Tools used: Power BI
Project Objective:
This project involves a comprehensive analysis of our technical support system using data-driven insights to optimize ticket handling processes, enhance customer satisfaction, and improve overall operational efficiency.Â
Key Observations:
Ticket Creation Patterns:
Peak Ticket Creation Time: The highest volume of tickets is created at 15:00, indicating a potential need for increased staffing or resource allocation during this period.
Off-Peak Time: The lowest volume of tickets is created at 14:00, suggesting a window for potential staff breaks or training sessions.
Weekly Ticket Distribution:
Weekday Dominance: 76.4% of tickets are generated on weekdays, highlighting the importance of maintaining robust weekday support.
Service Level Agreement (SLA) Compliance:
Response Time Compliance: 13.3% of tickets receive the first response later than the SLA requirement, pointing to a need for process improvements.
Resolution Time Compliance: 33.6% of tickets are resolved later than the SLA requirement, indicating significant room for enhancing resolution efficiency.
Resolution Time Analysis:
Average Resolution Time: It takes an average of 33.2 hours to resolve a ticket.
Channel-Specific Resolution: Tickets from chat are resolved the fastest, while phone tickets take the longest to resolve.
Ticket Topic Distribution:
Product Setup Inquiries: 27% of tickets are related to product setup.

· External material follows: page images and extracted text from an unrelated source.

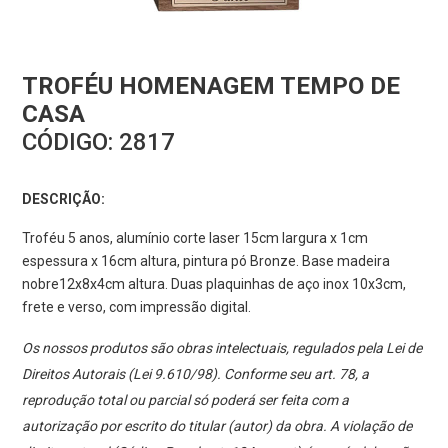
TROFÉU HOMENAGEM TEMPO DE
CASA
CÓDIGO:
2817
DESCRIÇÃO:
Troféu 5 anos, alumínio corte laser 15cm largura x 1cm
espessura x 16cm altura, pintura pó Bronze. Base madeira
nobre12x8x4cm altura. Duas plaquinhas de aço inox 10x3cm,
frete e verso, com impressão digital.
Os nossos produtos são obras intelectuais, regulados pela Lei de
Direitos Autorais (Lei 9.610/98). Conforme seu art. 78, a
reprodução total ou parcial só poderá ser feita com a
autorização por escrito do titular (autor) da obra. A violação de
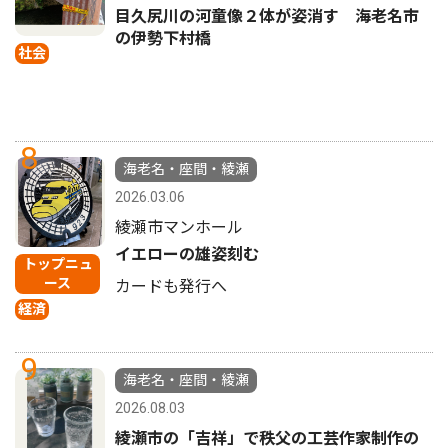
目久尻川の河童像２体が姿消す 海老名市
の伊勢下村橋
社会
8
海老名・座間・綾瀬
2026.03.06
綾瀬市マンホール
イエローの雄姿刻む
トップニュ
ース
カードも発行へ
経済
9
海老名・座間・綾瀬
2026.08.03
綾瀬市の「吉祥」で秩父の工芸作家制作の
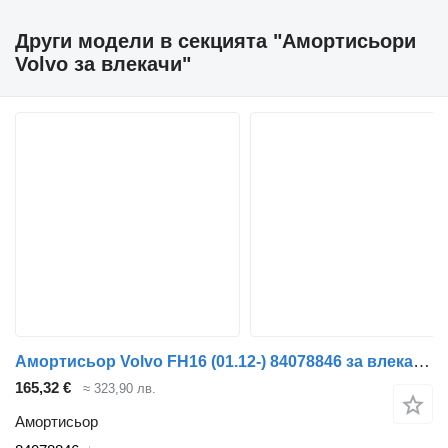
Други модели в секцията "Амортисьори
Volvo за влекачи"
Амортисьор Volvo FH16 (01.12-) 84078846 за влекач Volvo FH12, FH16, NH12, FH, VNL780 (1993-2014)
165,32 €
≈ 323,90 лв.
Амортисьор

Improving manuals and FAQs could reduce the volume of such tickets, leading to increased efficiency and customer satisfaction.
Source and Satisfaction Rates:
Email Dominance: 53% of tickets originate from emails.
Satisfaction Rates: Email and chat tickets have an average satisfaction rate of 3.5, while phone tickets average at 3.4, indicating a marginally lower satisfaction rate for phone support.